Work order:
Rewrite every line of text read from the pictures in the listing below as a Markdown table with the columns "Row" and "Line". Number the rows in order, leave out blank lines, and omit the pictures.

Data provided:
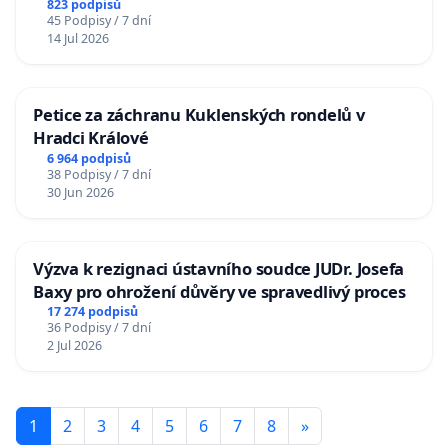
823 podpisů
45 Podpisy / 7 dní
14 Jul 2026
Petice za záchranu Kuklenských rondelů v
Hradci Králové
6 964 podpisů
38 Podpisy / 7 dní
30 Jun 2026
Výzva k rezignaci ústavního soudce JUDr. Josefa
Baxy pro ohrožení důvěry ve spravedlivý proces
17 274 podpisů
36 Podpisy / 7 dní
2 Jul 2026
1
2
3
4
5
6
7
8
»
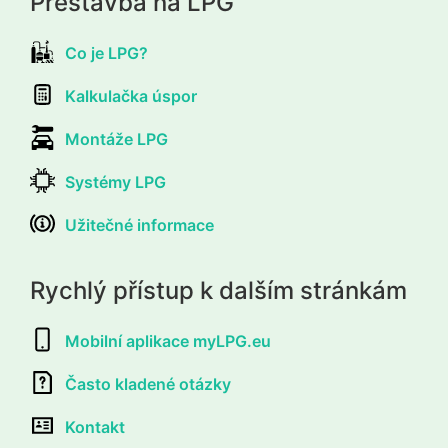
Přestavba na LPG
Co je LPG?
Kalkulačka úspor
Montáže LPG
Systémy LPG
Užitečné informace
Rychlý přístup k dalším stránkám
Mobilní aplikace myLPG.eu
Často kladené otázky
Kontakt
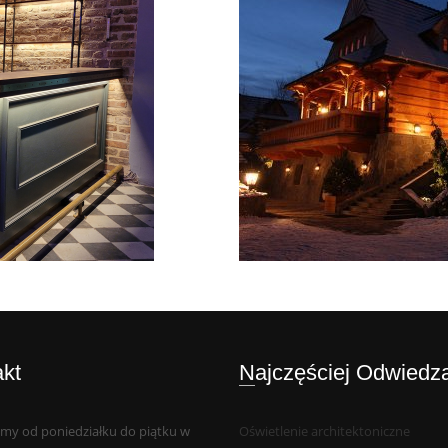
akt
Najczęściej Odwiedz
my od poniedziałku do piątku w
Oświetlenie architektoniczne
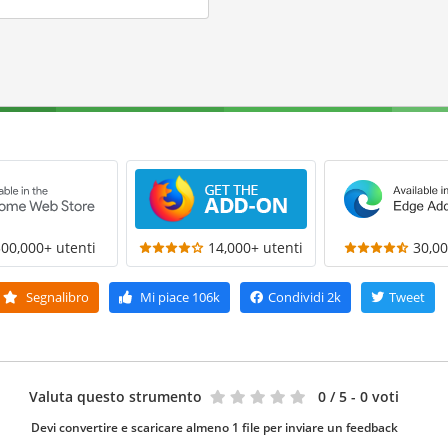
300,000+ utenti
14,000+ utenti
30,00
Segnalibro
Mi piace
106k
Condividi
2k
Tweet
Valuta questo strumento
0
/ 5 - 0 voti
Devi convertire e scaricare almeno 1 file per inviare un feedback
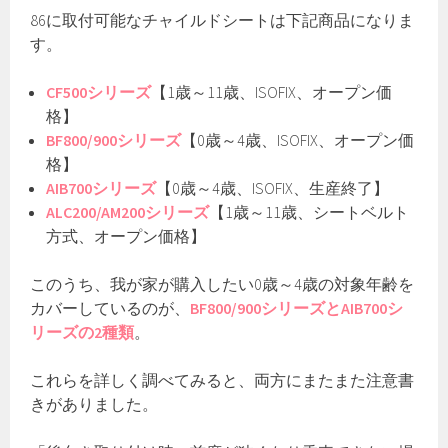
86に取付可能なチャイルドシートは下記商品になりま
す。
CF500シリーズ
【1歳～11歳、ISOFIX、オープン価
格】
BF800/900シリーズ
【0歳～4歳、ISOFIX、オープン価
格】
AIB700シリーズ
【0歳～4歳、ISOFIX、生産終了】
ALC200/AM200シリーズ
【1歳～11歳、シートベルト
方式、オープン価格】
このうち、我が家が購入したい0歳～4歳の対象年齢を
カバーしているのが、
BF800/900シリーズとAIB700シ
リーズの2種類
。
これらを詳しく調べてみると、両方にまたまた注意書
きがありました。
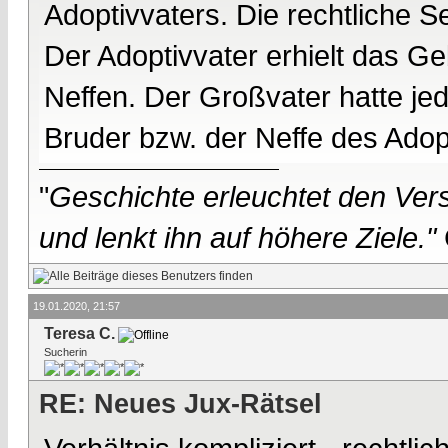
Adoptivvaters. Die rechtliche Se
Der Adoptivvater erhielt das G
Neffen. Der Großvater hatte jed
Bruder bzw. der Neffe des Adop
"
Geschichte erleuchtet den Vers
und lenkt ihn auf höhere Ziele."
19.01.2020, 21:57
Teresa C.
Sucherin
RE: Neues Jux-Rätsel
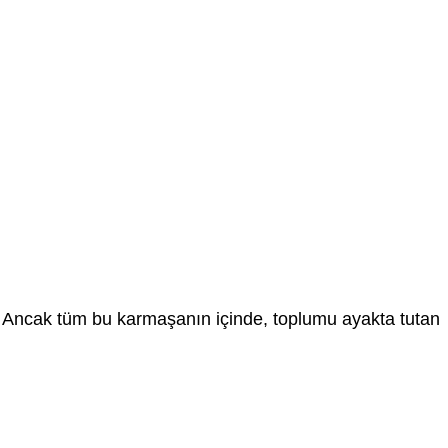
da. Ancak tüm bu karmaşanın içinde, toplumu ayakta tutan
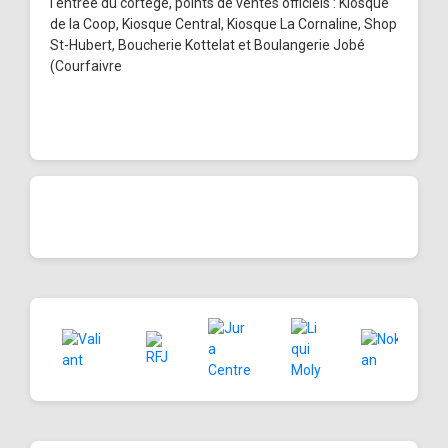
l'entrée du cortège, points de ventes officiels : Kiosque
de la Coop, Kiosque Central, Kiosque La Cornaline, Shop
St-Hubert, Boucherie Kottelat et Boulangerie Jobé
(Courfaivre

Expected answer:
| Row | Line |
|---|---|
| 1 | 823 podpisů |
| 2 | 45 Podpisy / 7 dní |
| 3 | 14 Jul 2026 |
| 4 | Petice za záchranu Kuklenských rondelů v |
| 5 | Hradci Králové |
| 6 | 6 964 podpisů |
| 7 | 38 Podpisy / 7 dní |
| 8 | 30 Jun 2026 |
| 9 | Výzva k rezignaci ústavního soudce JUDr. Josefa |
| 10 | Baxy pro ohrožení důvěry ve spravedlivý proces |
| 11 | 17 274 podpisů |
| 12 | 36 Podpisy / 7 dní |
| 13 | 2 Jul 2026 |
| 14 | 1 |
| 15 | 2 |
| 16 | 3 |
| 17 | 4 |
| 18 | 5 |
| 19 | 6 |
| 20 | 7 |
| 21 | 8 |
| 22 | » |
| 23 | Přestavba na LPG |
| 24 | Co je LPG? |
| 25 | Kalkulačka úspor |
| 26 | Montáže LPG |
| 27 | Systémy LPG |
| 28 | Užitečné informace |
| 29 | Rychlý přístup k dalším stránkám |
| 30 | Mobilní aplikace myLPG.eu |
| 31 | Často kladené otázky |
| 32 | Kontakt |
| 33 | akt |
| 34 | Najczęściej Odwiedz |
| 35 | my od poniedziałku do piątku w |
| 36 | Oświetlenie architektoniczne |
| 37 | 300,000+ utenti |
| 38 | 14,000+ utenti |
| 39 | 30,00 |
| 40 | Segnalibro |
| 41 | Mi piace |
| 42 | 106k |
| 43 | Condividi |
| 44 | 2k |
| 45 | Tweet |
| 46 | Valuta questo strumento |
| 47 | 0 |
| 48 | / 5 - 0 voti |
| 49 | Devi convertire e scaricare almeno 1 file per inviare un feedback |
| 50 | 86に取付可能なチャイルドシートは下記商品になりま |
| 51 | す。 |
| 52 | CF500シリーズ |
| 53 | 【1歳～11歳、ISOFIX、オープン価 |
| 54 | 格】 |
| 55 | BF800/900シリーズ |
| 56 | 【0歳～4歳、ISOFIX、オープン価 |
| 57 | 格】 |
| 58 | AIB700シリーズ |
| 59 | 【0歳～4歳、ISOFIX、生産終了】 |
| 60 | ALC200/AM200シリーズ |
| 61 | 【1歳～11歳、シートベルト |
| 62 | 方式、オープン価格】 |
| 63 | このうち、我が家が購入したい0歳～4歳の対象年齢を |
| 64 | カバーしているのが、 |
| 65 | BF800/900シリーズとAIB700シ |
| 66 | リーズの2種類 |
| 67 | 。 |
| 68 | これらを詳しく調べてみると、両方にまたまた注意書 |
| 69 | きがありました。 |
| 70 | Adoptivvaters. Die rechtliche Se |
| 71 | Der Adoptivvater erhielt das G |
| 72 | Neffen. Der Großvater hatte jed |
| 73 | Bruder bzw. der Neffe des Adop |
| 74 | " |
| 75 | Geschichte erleuchtet den Vers |
| 76 | und lenkt ihn auf höhere Ziele." |
| 77 | 19.01.2020, 21:57 |
| 78 | Teresa C. |
| 79 | Sucherin |
| 80 | RE: Neues Jux-Rätsel |
| 81 | da. Ancak tüm bu karmaşanın içinde, toplumu ayakta tutan |
| 82 | l'entrée du cortège, points de ventes officiels : Kiosque |
| 83 | de la Coop, Kiosque Central, Kiosque La Cornaline, Shop |
| 84 | St-Hubert, Boucherie Kottelat et Boulangerie Jobé |
| 85 | (Courfaivre |